▶ **INSTRUCTIONS FOR THE TASK**
Would you retype the whole listing exactly, leaving its pictures out?

====================

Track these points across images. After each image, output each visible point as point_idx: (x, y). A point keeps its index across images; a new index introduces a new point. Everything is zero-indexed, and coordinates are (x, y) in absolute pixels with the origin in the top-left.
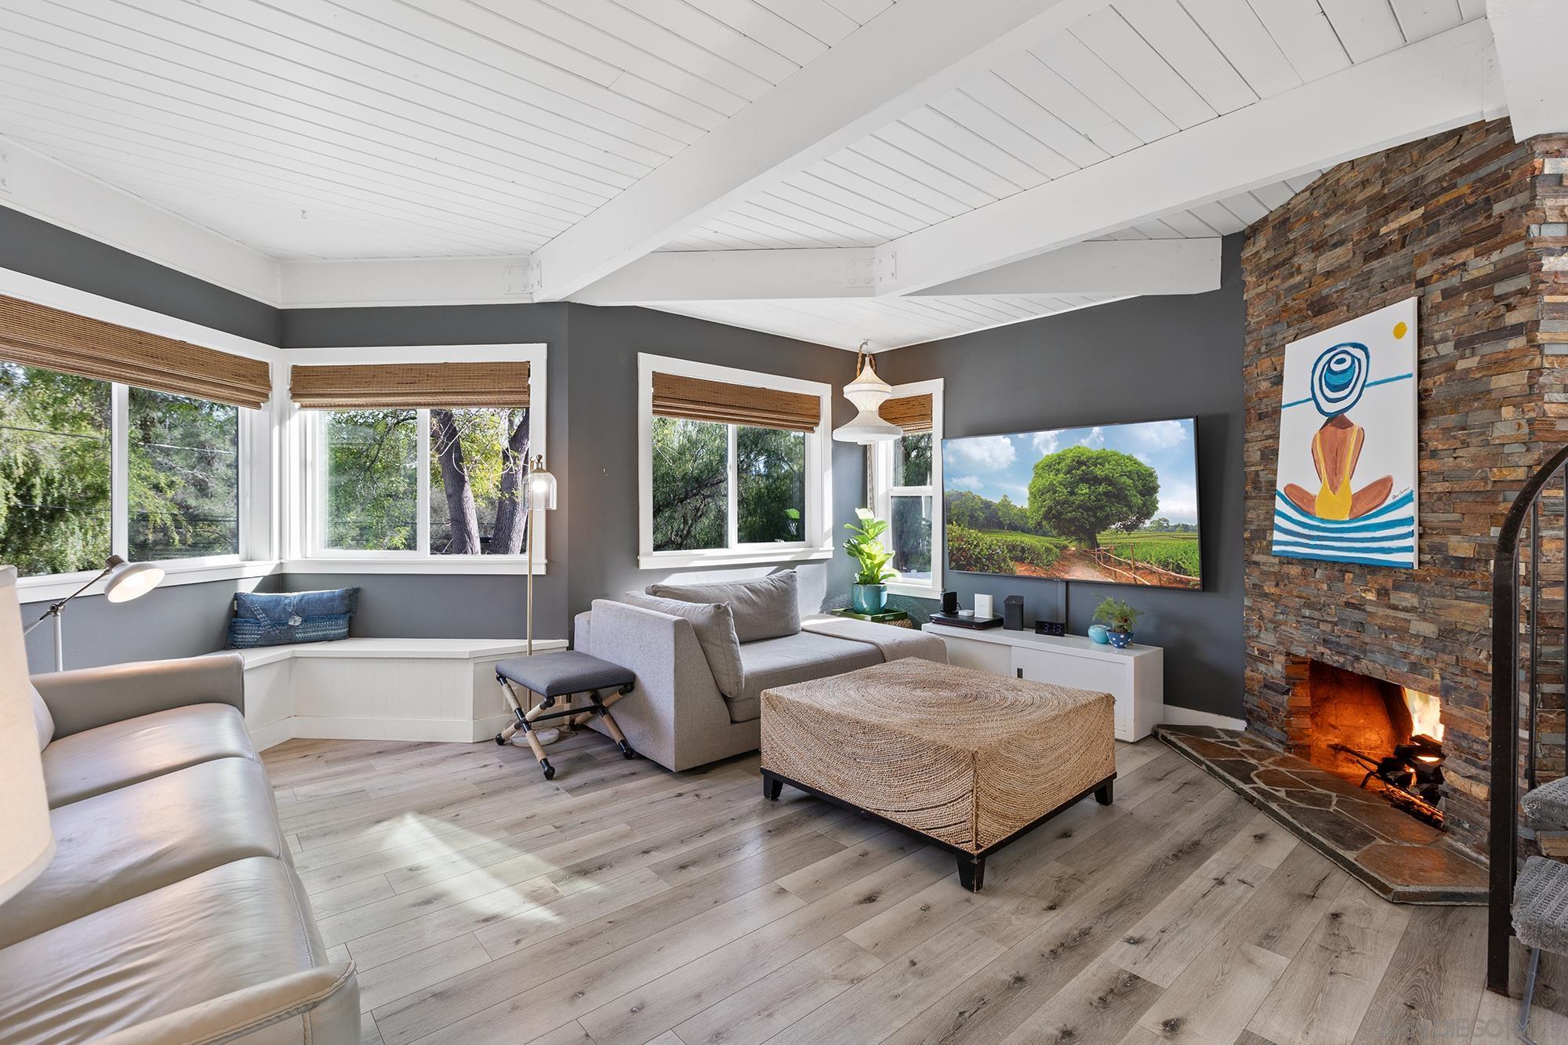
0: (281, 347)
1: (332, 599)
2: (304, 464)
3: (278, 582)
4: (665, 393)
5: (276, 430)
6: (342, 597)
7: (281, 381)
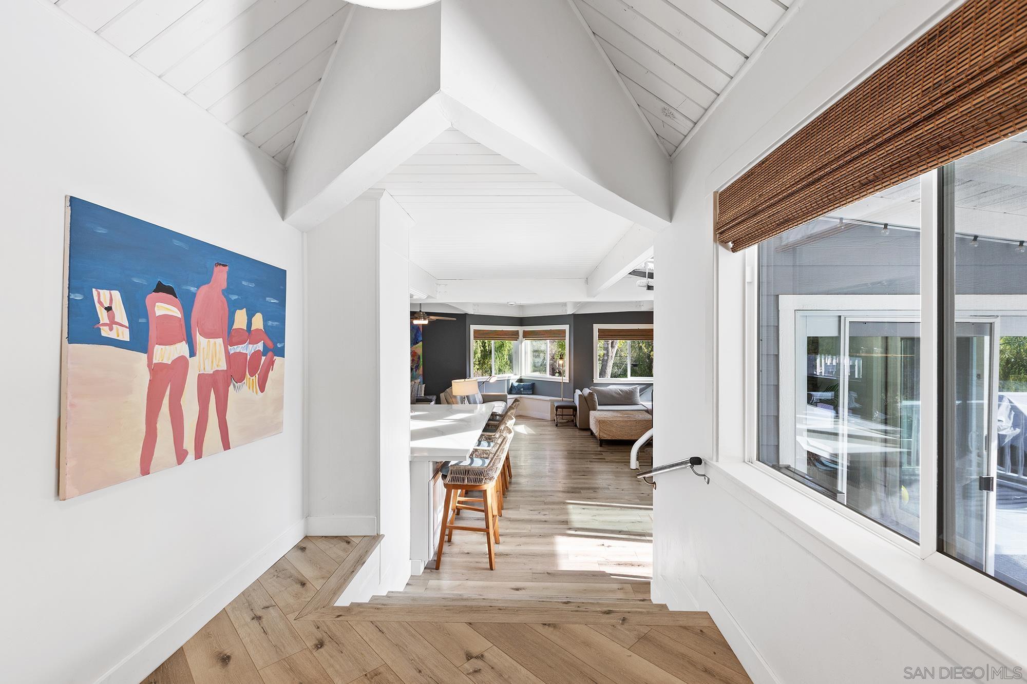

====================

▶ **TASK OUTPUT**
Track these points across images. After each image, output each visible point as point_idx: (x, y). A point keeps its index across images; a new index introduces a new point. Everything is zero-indexed, and coordinates are (x, y) in absolute pixels with the origin in the top-left.
0: (281, 347)
1: (332, 599)
2: (304, 464)
3: (278, 582)
4: (665, 393)
5: (276, 430)
6: (342, 597)
7: (281, 381)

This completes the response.